Given a stream of N integers, the FM-sketching algorithm answers how many distinct integers in the stream. For example, given the stream {1,1,2,2,3,4}, the correct answer is 4. FM-sketching algorithm may give an answer slightly different from the correct one. One application is that couting the number of distinct words in a Harry Poter book.

A naive solution is to keep track of N integers and keep doing membership testing when the stream arrives.

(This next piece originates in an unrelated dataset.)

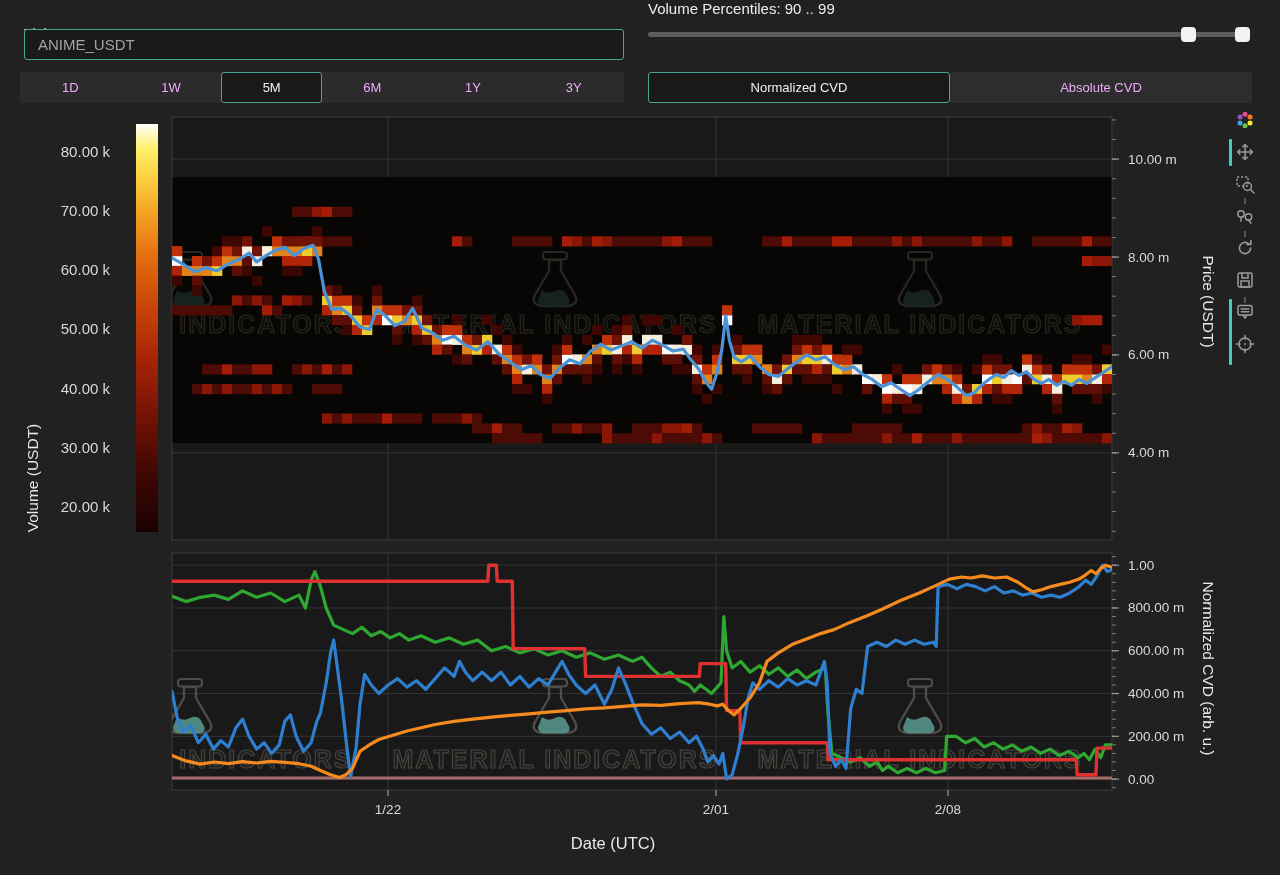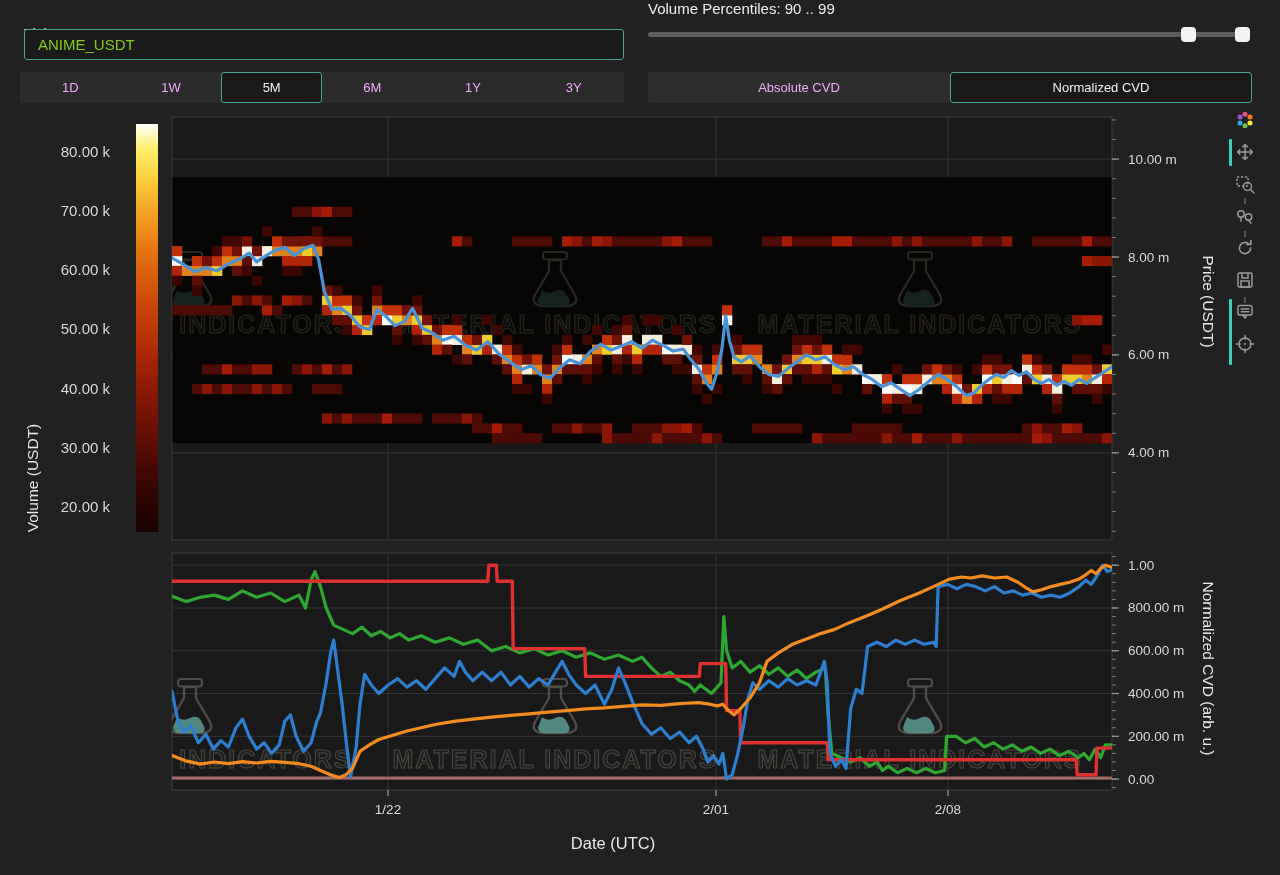"ANIME_USDT" .ticker-input { color: #84cc16 -> #a3a3a3 }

The naive solution consumes O(N) space and is not acceptable is many settings.

How does it work

First, assume there’s hash function HASH which maps the integer n to a bitstring s in {0, 1}^L, and such that outputs are uniformly distributed in {0,1}^L.

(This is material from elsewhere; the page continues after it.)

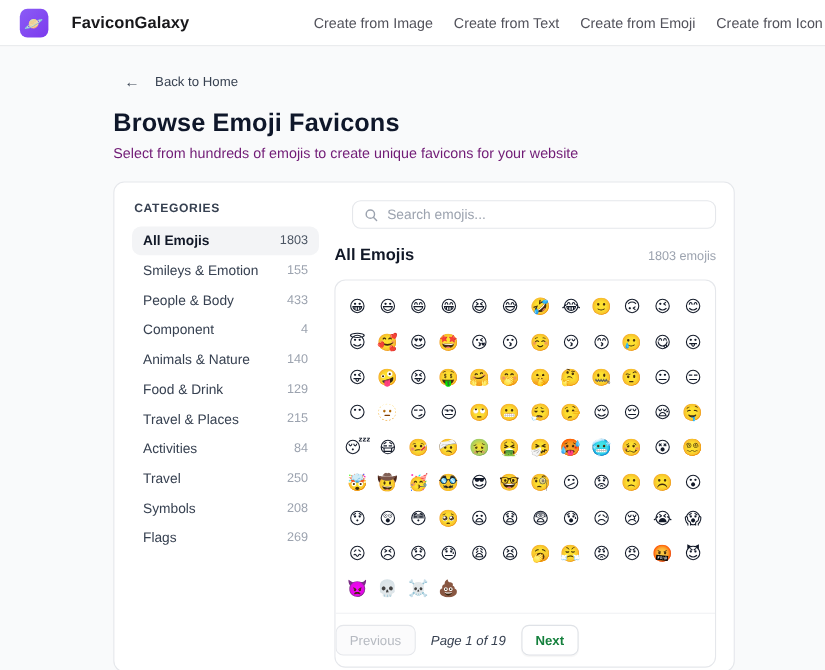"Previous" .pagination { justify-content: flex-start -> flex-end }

For example, I select L=6, and I select SHA1 as a hash function and truncate the least 6 bits as the output, and I get below mappings

1 –> {011011}

2 –> {101100}

3 –> {110011}

4 –> {101100}

And then, the LEAST function returns the position of the least-significant bit which is 1. For example, LEAST({10}) = 2, LEAST({100}) = 3.

For input {1,1,2,2,3,4}, I apply LEAST(HASH(n)) for each item, I get {1,1,3,3,1,3}.

And then, I have a 6-bit vector BITMAP initialized [0,0,0,0,0,0], and I set the corresponding bit according to to {1,1,3,3,1,3}, I get [1,0,1,0,0,0]. Let R be the smallest index i such at BITMAP[i] = 0. I have R = 2.

The final answer is 2^R/Phi. Where Phi is a constant and is about 0.77. So my answer is 2^2/0.77 = 5.

Why does it work

Intuitively, the idea is that, if n is the number of distinct elements, then BITMAP[1] is accessed n/2 times, BITMAP[2] is accessed n/4 times, so on and so far. (Note that the mapping of n is uniformly distributed).

So if i « logN, the BITMAP[1] will certainly be 1. And if i » logN, the BITMAP[i] will certainly be 0. The answer will be in the middle.